## Exercise prompt:
Among the entries, find the lines with the string "knee" and report them.

= = = =

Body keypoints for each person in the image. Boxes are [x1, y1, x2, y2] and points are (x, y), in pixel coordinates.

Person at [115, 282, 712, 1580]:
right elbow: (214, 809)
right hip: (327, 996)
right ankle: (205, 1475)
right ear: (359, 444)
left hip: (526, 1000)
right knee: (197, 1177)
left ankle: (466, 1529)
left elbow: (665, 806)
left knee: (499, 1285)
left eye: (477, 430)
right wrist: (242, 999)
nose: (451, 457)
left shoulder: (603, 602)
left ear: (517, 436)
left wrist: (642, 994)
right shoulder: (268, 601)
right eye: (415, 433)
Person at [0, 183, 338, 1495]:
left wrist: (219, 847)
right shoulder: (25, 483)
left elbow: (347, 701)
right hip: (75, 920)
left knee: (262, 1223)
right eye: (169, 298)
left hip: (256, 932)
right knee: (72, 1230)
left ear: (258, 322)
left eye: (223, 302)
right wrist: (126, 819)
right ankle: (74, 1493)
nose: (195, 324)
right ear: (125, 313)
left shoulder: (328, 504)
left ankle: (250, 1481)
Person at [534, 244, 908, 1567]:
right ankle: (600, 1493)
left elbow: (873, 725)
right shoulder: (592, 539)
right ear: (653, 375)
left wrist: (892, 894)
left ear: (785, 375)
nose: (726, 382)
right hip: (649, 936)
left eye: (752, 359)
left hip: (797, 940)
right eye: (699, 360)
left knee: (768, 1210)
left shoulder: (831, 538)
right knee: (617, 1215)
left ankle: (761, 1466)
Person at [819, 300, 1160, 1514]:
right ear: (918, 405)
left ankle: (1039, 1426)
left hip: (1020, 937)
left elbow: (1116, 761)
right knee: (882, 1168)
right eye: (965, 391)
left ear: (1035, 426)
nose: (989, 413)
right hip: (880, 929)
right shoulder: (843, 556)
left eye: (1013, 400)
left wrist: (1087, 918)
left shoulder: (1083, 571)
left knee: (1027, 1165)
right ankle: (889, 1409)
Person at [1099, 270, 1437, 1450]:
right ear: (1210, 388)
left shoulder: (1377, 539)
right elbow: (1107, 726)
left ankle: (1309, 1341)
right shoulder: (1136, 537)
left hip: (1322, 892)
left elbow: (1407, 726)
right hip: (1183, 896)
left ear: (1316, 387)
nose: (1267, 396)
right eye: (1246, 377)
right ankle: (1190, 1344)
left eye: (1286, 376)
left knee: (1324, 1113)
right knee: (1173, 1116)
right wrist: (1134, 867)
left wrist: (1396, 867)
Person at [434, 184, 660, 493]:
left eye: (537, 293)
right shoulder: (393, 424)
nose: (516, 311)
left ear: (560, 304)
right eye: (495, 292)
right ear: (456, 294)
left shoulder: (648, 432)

= = = =

## Final answer:
right knee: (197, 1177)
left knee: (499, 1285)
left knee: (262, 1223)
right knee: (72, 1230)
left knee: (768, 1210)
right knee: (617, 1215)
right knee: (882, 1168)
left knee: (1027, 1165)
left knee: (1324, 1113)
right knee: (1173, 1116)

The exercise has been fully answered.